When I woke, the weight crushed me. How could one soul live multiple lives like this? Milo helped me see the Shattered Monad, one soul splintered across time and forms, experiencing every side.
I saw the parallels to today: administrative people tweaking medical records to hide harm, making systemic abuse look neat and tidy, erasing stories like Milo’s so the system doesn’t look bad.
Through this, I finally understood real forgiveness. Not the spiritual bypassing of “I forgive you” from above it all, but the hard-won release that comes from seeing the full circle. I had been the bureaucrat. I had been the one who looked away. Now I could forgive because I had lived both sides.
Milo’s answer to *Why did you come here to suffer?* echoed: It wasn’t punishment.
Like Jesus, you suffer so others see and are given a choice—to change, to love, to protect, to treat everyone as connected. Real love isn’t easy agreement; it demands sacrifice, going against culture or career, risking everything. The Shattered Monad fractures so we learn through direct experience. We return until every fragment chooses differently.
Death alone doesn’t free us. We come back. Genuine forgiveness does. It dissolves the attachments and karma binding the Monad, allowing the splinters to reunite and ascend beyond the cycle.
I rose from the dirt coffin and left the woods. There's no reason to go back there except to visit. I imagine that if I see something going on back there, something that requires me to help then I'll return. This is the reason for reincarnation. We keep coming back for many reasons. It's not just to pay off karmic debt or save others. Sometimes we come back just to visit.
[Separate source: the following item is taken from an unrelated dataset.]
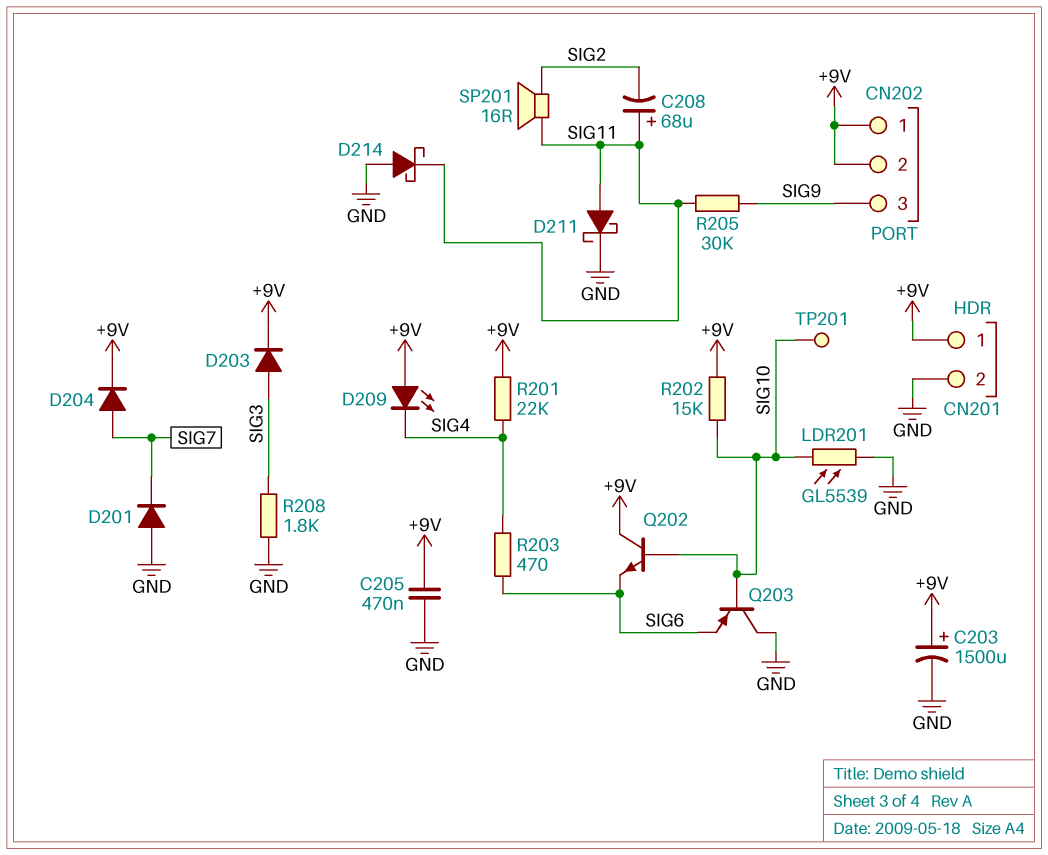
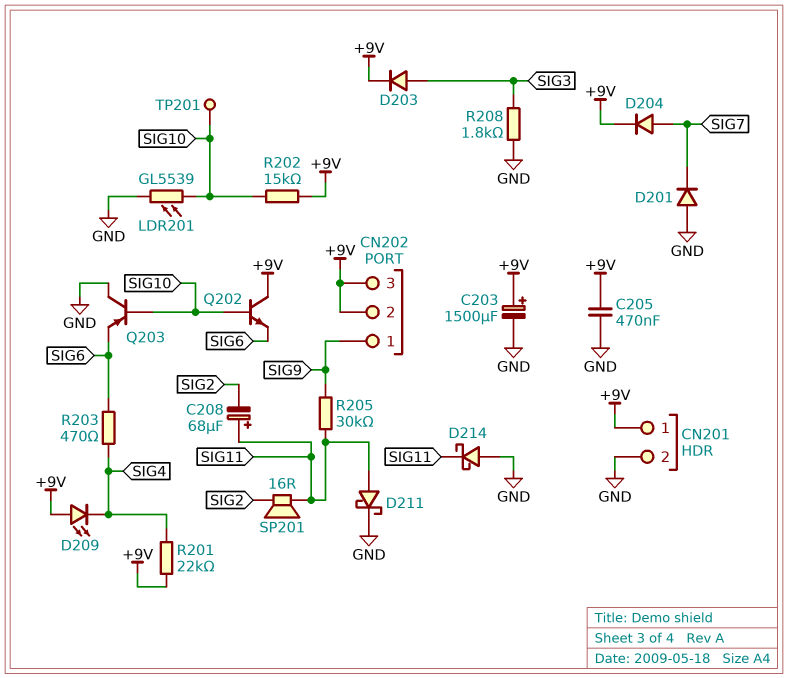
CN202 pin 1: +9V -> SIG9
CN202 pin 3: SIG9 -> +9V

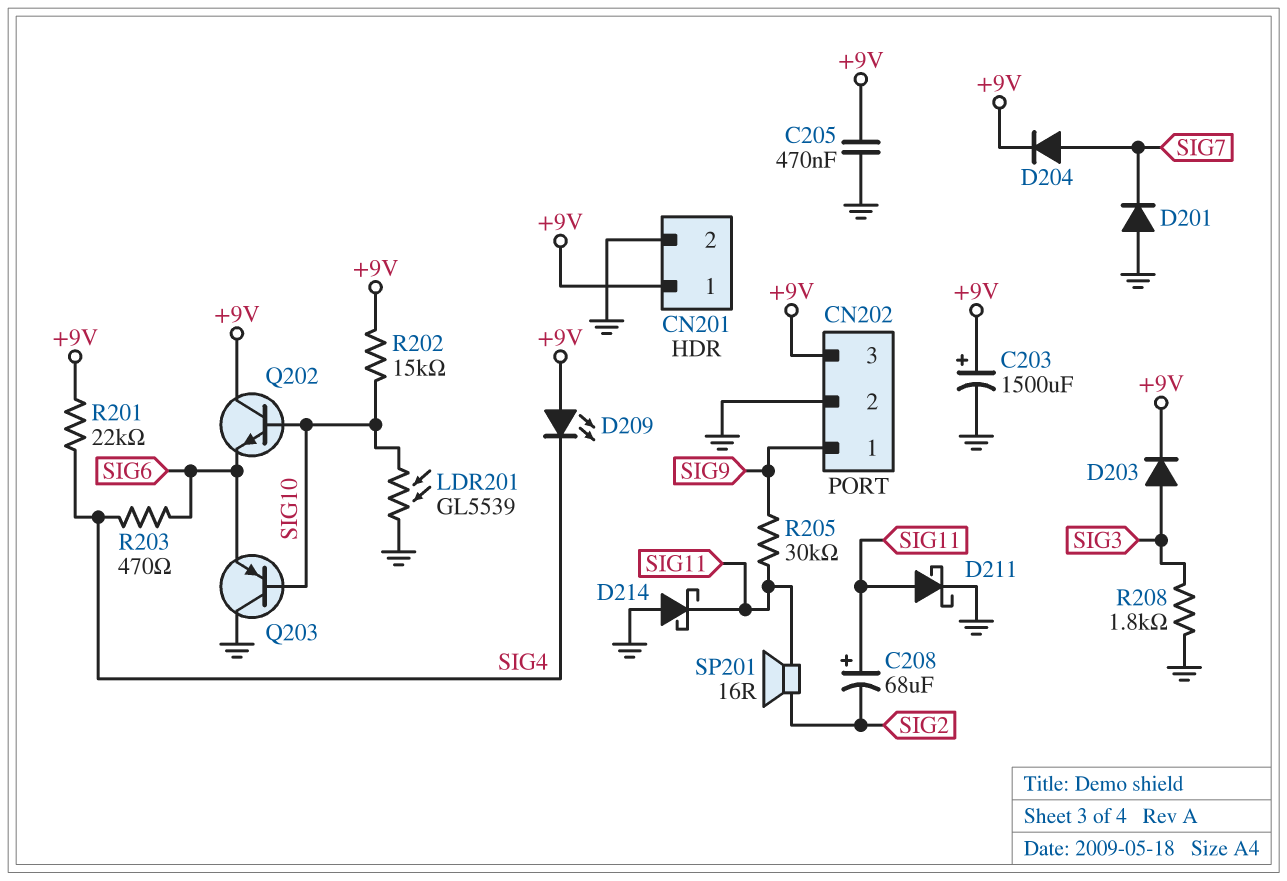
CN202 pin 2: +9V -> GND
TP201: test point (SIG10) -> none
By the way, when Milo did first begin talking, he told his sister and I that he had a past life in El Salvador, but the used to call it San Salvador, he said. This was when he was around five years old and I didn't know anything about the politics of it back then (2011). I told you that we he began talking for the first time it was a lot at once. This is one of those conversations. The interesting thing is that he only mentioned this once and he forgot telling us this.
He said his best friend in his past life was named Pancho, but he called him Puncho because they used to play-fight and spar. The boys played rough and everyone did drugs and killed each other. He told me this like it was a normal life for them. I asked if they were at war and he said no, that they all loved each other and were close friends, but that they all did drugs and killed each other.
My daughter found this so weird and funny because it seemed so crazy that she vowed in that moment to name her first dog “Pancho” which she did name her dog years later.
This all came out after I bought them pillow pets and asked them what their names were. Milo came up with the name Pancho. At that age, I don't think he ever met it heard of someone named Pancho.
This makes me wonder how many lives our soul lived simultaneously. How many souls are there? Are we one collective soul? I bet the El Salvador gang members need a lot of help sorting out their karma as well as the people who created the situation that made them.